It was the loveliest morning of spring so far and I hopped off the tram early enough to walk the narrow back road up to the community centre rather than catch the bus up the main (but still not very wide) road.
I was heading to my twice-a-month Saturday morning English conversation class.
On my way up I saw magnolia and Japanese apricot in blossom, the magnolia just at that point where it is in full bloom without being overblown; but the one tree that really caught the eye was the lonesome mimosa that stands on the edge of a stream (or perhaps I should say, a concrete ditch), overlooking a bend in the road, disporting itself in the magnificence of its blossom.

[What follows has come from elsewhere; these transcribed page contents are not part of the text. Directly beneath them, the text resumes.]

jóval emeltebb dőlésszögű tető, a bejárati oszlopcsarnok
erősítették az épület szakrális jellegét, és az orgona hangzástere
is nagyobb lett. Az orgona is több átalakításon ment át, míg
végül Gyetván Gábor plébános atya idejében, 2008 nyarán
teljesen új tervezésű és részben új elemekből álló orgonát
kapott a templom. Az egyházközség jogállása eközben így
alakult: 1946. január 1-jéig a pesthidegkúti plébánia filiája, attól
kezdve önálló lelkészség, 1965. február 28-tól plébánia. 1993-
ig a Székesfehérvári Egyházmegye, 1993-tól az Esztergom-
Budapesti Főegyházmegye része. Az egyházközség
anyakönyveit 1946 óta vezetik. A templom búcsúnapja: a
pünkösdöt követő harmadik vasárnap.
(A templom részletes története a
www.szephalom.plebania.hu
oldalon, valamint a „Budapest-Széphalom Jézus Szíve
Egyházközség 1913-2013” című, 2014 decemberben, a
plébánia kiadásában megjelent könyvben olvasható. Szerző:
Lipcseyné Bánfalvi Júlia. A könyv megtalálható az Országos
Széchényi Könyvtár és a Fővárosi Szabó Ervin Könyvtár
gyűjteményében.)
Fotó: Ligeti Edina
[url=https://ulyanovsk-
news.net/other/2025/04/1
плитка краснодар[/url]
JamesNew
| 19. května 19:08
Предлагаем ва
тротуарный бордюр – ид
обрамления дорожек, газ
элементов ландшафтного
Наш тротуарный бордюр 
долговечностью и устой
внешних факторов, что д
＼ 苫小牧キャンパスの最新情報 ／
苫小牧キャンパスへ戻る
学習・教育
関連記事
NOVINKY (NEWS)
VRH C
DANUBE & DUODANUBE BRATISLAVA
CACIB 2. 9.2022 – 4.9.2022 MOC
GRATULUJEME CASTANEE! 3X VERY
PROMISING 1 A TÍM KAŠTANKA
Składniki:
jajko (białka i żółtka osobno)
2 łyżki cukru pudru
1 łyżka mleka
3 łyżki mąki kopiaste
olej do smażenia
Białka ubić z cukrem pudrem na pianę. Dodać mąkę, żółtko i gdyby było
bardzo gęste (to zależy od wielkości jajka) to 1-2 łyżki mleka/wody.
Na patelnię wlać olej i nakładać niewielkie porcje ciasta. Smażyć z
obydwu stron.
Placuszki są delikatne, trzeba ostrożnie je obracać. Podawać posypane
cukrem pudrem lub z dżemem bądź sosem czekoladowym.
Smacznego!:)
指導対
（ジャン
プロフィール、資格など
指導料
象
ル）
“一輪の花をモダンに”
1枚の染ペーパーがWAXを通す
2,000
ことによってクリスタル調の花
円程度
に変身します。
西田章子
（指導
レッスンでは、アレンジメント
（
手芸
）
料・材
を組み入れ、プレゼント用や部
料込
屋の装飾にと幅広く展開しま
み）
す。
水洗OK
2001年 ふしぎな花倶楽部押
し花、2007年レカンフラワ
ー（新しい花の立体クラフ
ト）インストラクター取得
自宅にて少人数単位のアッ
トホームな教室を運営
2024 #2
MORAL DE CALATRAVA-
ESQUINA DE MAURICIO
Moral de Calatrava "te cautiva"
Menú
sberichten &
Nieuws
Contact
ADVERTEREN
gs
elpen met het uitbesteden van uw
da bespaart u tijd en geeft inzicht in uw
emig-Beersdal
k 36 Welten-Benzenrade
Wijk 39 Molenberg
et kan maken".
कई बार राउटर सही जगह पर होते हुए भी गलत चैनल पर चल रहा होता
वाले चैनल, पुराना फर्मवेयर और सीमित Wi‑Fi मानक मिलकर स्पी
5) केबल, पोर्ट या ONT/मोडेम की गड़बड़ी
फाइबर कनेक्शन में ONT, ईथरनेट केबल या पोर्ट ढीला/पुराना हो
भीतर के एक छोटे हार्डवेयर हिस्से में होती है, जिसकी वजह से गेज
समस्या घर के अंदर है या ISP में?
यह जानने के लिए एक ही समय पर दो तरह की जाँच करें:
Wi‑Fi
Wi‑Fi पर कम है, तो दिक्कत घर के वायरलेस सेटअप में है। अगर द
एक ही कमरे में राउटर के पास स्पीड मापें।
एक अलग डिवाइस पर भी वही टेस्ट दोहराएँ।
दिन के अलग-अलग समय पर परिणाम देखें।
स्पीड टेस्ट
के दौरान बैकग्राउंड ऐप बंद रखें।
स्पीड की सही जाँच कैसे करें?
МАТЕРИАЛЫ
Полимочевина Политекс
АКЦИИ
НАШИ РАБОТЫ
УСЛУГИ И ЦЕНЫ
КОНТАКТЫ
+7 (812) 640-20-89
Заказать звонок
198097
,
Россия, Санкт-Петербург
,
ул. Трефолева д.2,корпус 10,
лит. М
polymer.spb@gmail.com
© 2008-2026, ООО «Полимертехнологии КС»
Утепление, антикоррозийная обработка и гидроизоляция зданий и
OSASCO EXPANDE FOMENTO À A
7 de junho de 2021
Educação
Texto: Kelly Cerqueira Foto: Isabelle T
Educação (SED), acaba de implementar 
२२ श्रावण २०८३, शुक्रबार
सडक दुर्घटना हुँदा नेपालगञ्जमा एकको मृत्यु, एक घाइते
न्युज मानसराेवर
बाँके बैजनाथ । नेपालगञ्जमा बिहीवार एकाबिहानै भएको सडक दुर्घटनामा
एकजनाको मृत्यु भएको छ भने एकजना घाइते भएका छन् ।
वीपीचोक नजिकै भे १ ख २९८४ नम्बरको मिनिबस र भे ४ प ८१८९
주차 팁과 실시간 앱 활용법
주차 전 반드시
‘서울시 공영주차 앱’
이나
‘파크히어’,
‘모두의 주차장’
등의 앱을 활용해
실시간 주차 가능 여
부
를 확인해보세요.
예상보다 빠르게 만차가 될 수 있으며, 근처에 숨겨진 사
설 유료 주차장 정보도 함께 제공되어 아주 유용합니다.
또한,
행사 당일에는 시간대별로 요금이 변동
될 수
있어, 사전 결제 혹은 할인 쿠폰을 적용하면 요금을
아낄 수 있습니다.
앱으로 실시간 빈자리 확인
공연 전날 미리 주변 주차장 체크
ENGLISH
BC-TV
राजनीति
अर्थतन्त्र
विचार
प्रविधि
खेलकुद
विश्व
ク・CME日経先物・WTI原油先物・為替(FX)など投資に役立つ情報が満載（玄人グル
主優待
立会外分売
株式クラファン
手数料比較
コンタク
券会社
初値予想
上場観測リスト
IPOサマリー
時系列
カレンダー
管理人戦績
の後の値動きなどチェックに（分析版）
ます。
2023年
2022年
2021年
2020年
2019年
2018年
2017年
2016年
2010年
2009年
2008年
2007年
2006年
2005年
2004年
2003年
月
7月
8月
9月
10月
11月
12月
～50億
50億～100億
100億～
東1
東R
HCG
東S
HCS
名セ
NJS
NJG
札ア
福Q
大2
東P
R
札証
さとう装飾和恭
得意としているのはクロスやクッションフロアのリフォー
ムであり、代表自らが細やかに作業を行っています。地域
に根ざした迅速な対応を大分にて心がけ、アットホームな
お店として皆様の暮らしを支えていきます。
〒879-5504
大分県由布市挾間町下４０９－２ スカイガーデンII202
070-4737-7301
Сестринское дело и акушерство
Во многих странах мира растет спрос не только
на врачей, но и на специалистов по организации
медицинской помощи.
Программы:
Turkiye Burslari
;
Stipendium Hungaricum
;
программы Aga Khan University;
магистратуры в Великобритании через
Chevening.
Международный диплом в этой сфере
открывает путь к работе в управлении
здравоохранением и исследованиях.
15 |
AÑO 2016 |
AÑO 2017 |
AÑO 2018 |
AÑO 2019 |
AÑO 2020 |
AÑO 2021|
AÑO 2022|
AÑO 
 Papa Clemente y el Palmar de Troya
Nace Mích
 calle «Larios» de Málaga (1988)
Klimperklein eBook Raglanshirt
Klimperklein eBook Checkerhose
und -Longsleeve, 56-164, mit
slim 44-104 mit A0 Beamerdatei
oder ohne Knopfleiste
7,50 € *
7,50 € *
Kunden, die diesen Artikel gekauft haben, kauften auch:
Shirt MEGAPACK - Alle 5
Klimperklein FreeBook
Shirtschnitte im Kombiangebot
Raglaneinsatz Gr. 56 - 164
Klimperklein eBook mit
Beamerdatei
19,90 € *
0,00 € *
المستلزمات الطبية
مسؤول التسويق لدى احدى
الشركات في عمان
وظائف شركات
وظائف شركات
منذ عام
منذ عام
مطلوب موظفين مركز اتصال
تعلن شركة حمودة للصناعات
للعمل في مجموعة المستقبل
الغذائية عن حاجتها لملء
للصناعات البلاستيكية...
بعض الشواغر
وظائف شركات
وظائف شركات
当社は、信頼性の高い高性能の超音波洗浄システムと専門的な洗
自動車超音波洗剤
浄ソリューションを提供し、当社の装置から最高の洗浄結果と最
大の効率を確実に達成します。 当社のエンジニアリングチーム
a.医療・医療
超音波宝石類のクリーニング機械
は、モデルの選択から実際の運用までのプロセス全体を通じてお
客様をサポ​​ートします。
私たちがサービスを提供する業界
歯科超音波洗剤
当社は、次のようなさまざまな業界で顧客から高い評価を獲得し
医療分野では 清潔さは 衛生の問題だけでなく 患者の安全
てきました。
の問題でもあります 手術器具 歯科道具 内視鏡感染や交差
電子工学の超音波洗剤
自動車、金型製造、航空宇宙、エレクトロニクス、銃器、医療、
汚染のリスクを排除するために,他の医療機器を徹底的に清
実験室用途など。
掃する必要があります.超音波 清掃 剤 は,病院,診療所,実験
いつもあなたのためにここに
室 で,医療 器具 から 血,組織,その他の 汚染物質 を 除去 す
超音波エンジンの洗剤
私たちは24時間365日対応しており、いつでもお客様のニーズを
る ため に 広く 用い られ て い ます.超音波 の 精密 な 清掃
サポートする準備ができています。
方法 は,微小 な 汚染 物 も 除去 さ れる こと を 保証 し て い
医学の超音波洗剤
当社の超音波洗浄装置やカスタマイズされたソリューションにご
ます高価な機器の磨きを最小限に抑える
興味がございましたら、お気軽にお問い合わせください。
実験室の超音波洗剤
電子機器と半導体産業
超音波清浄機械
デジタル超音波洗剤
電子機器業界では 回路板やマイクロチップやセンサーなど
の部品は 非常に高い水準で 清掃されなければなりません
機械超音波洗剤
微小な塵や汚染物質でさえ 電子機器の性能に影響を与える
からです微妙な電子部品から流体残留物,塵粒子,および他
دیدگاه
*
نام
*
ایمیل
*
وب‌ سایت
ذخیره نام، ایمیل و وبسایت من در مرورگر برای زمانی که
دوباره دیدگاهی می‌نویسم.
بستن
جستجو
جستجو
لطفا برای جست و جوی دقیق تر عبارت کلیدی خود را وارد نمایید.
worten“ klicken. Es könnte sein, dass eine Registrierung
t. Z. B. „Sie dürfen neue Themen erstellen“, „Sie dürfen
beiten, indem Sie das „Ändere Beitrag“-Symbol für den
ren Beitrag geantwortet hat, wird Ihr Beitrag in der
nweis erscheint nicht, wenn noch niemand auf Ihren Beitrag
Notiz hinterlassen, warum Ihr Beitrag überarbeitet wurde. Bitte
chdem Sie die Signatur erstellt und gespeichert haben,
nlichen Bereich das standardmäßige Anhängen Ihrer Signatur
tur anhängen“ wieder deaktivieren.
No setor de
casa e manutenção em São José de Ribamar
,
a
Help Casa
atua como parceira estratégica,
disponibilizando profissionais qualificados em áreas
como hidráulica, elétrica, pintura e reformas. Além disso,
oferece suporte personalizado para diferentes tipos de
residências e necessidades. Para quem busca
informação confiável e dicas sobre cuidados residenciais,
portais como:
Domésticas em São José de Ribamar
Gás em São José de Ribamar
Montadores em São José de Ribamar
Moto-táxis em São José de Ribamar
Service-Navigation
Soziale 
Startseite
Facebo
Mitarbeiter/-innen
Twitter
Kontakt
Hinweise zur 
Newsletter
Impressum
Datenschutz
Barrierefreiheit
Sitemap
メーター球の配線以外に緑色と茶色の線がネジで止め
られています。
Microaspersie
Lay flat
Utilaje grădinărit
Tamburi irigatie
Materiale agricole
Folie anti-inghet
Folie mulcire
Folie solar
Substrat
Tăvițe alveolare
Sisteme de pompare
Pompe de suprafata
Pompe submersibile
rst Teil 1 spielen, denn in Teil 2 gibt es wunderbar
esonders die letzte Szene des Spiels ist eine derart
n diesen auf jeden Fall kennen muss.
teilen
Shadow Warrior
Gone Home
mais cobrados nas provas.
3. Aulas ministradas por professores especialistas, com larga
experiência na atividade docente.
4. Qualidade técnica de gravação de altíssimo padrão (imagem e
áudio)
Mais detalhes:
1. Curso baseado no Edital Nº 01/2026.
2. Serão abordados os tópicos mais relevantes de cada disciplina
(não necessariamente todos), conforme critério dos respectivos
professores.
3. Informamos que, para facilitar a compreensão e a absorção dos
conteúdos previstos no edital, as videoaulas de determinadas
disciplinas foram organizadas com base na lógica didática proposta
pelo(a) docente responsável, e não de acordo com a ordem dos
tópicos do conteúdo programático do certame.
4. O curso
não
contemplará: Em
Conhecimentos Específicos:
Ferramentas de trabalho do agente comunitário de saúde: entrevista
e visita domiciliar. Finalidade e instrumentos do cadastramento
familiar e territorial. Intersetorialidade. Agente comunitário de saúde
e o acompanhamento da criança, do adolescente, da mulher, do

Matsuo Basho: The Narrow Road to Oku
Four hundred years ago the poet Matsuo Basho walked the narrow roads of northern Japan, far away from Hiroshima, and he too happened to come across a mimosa tree, which he mentions in one of his haiku:
象潟や 雨に西施が ねぶの花
Kisakata ya / ame ni Seishi ga / nebu no hana
Kisakata is a town in Akita Prefecture that Basho visited.
According to Donald Keene, Seishi was
"A celebrated Chinese beauty (Hsi Shih), known especially for her mournful expression."
"Nebu" - A Japanese Pun
If you ask any Japanese person today how to translate "mimosa" into Japanese, they will most likely say "mimoza" - ミモザ - but the old word that Basho uses is "nebu."
"Nebu" also means "to sleep" and Donald Keene points out that Basho is punning: Seishi is a sleeping flower, and the flower is the mimosa blossom drooping in the rain. Seishi, then, is a symbol for the somewhat mournful beauty of rain falling on mimosa. The sleeping beauty (Seishi) suggests a connection between the natural world and the human experience, particularly in terms of rest and renewal.
Here is Donald Keene's translation:
Kisakata― / Seishi sleeping in the rain, / Wet mimosa blossoms.